= WHAT THE EXERCISE ASKS =
Exclude every picture and return the remaining entries below verbatim.

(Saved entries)
--------------------------------------------------
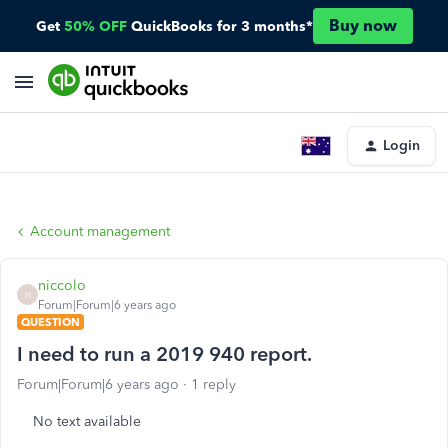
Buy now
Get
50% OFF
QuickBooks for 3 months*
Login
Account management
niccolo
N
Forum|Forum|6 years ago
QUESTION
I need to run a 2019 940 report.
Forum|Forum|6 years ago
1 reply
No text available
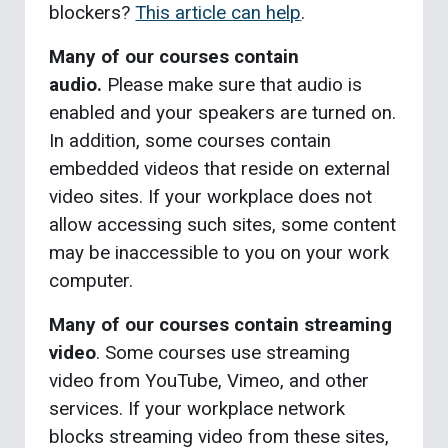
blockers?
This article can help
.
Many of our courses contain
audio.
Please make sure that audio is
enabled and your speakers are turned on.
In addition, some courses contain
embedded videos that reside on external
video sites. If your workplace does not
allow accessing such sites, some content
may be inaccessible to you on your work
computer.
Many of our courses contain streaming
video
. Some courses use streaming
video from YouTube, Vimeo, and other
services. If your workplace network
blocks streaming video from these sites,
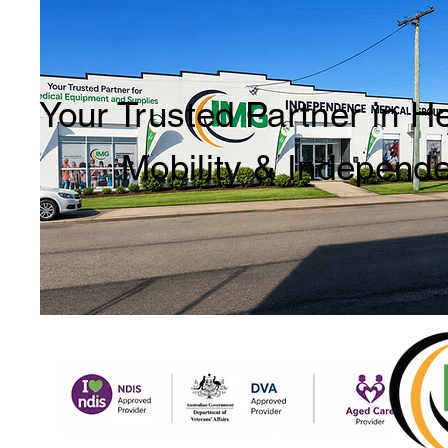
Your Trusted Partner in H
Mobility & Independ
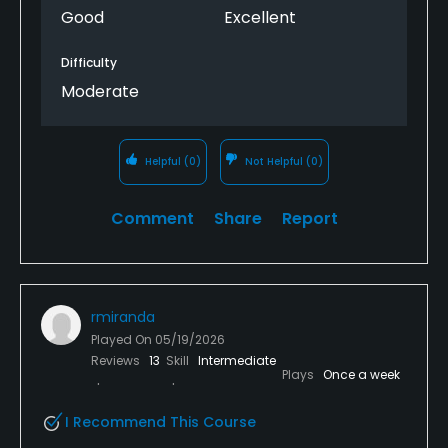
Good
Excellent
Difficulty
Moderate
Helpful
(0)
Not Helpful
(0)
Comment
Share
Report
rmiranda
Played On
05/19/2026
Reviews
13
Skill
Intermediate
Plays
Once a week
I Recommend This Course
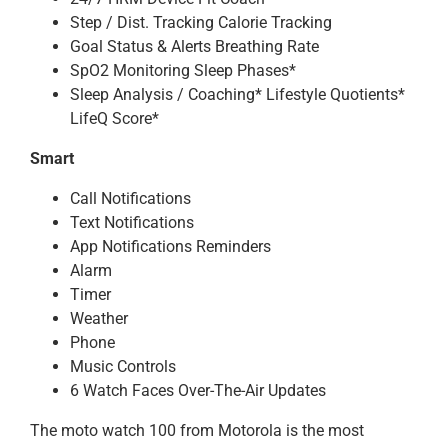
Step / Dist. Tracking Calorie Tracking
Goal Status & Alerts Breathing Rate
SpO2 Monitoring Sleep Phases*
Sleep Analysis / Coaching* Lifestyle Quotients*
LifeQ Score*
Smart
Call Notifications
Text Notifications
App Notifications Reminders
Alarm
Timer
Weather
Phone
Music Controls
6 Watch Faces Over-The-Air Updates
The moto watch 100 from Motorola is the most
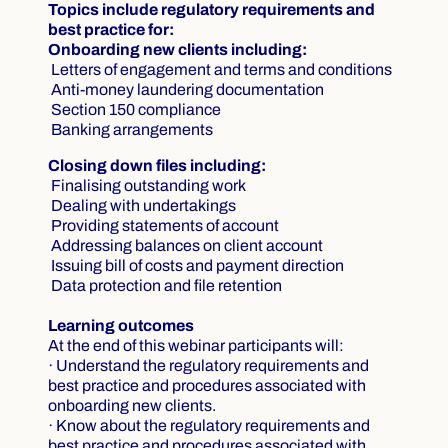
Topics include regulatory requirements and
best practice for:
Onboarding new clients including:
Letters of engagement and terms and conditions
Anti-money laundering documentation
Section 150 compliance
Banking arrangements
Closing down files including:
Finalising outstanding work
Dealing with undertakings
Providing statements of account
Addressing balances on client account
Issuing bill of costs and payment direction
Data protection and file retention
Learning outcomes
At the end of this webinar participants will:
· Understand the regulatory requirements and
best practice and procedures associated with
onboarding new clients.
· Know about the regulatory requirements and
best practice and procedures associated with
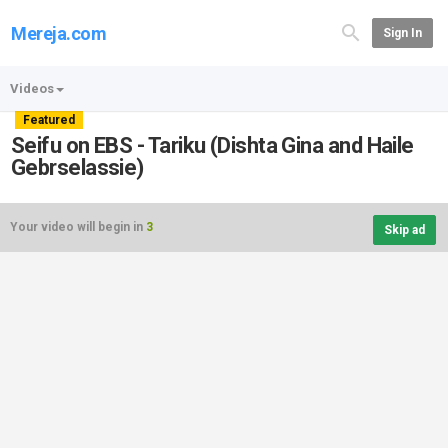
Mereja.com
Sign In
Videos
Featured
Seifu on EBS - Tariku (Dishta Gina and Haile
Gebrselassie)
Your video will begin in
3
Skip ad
--------------------------------------------------
= OUTPUT BELOW =
Buy now
Get
50% OFF
QuickBooks for 3 months*
Login
Account management
niccolo
N
Forum|Forum|6 years ago
QUESTION
I need to run a 2019 940 report.
Forum|Forum|6 years ago
1 reply
No text available
blockers?
This article can help
.
Many of our courses contain
audio.
Please make sure that audio is
enabled and your speakers are turned on.
In addition, some courses contain
embedded videos that reside on external
video sites. If your workplace does not
allow accessing such sites, some content
may be inaccessible to you on your work
computer.
Many of our courses contain streaming
video
. Some courses use streaming
video from YouTube, Vimeo, and other
services. If your workplace network
blocks streaming video from these sites,
Your Trusted Partner in H
Mobility & Independ
Good
Excellent
Difficulty
Moderate
Helpful
(0)
Not Helpful
(0)
Comment
Share
Report
rmiranda
Played On
05/19/2026
Reviews
13
Skill
Intermediate
Plays
Once a week
I Recommend This Course
Step / Dist. Tracking Calorie Tracking
Goal Status & Alerts Breathing Rate
SpO2 Monitoring Sleep Phases*
Sleep Analysis / Coaching* Lifestyle Quotients*
LifeQ Score*
Smart
Call Notifications
Text Notifications
App Notifications Reminders
Alarm
Timer
Weather
Phone
Music Controls
6 Watch Faces Over-The-Air Updates
The moto watch 100 from Motorola is the most
Topics include regulatory requirements and
best practice for:
Onboarding new clients including:
Letters of engagement and terms and conditions
Anti-money laundering documentation
Section 150 compliance
Banking arrangements
Closing down files including:
Finalising outstanding work
Dealing with undertakings
Providing statements of account
Addressing balances on client account
Issuing bill of costs and payment direction
Data protection and file retention
Learning outcomes
At the end of this webinar participants will:
· Understand the regulatory requirements and
best practice and procedures associated with
onboarding new clients.
· Know about the regulatory requirements and
best practice and procedures associated with
Mereja.com
Sign In
Videos
Featured
Seifu on EBS - Tariku (Dishta Gina and Haile
Gebrselassie)
Your video will begin in
3
Skip ad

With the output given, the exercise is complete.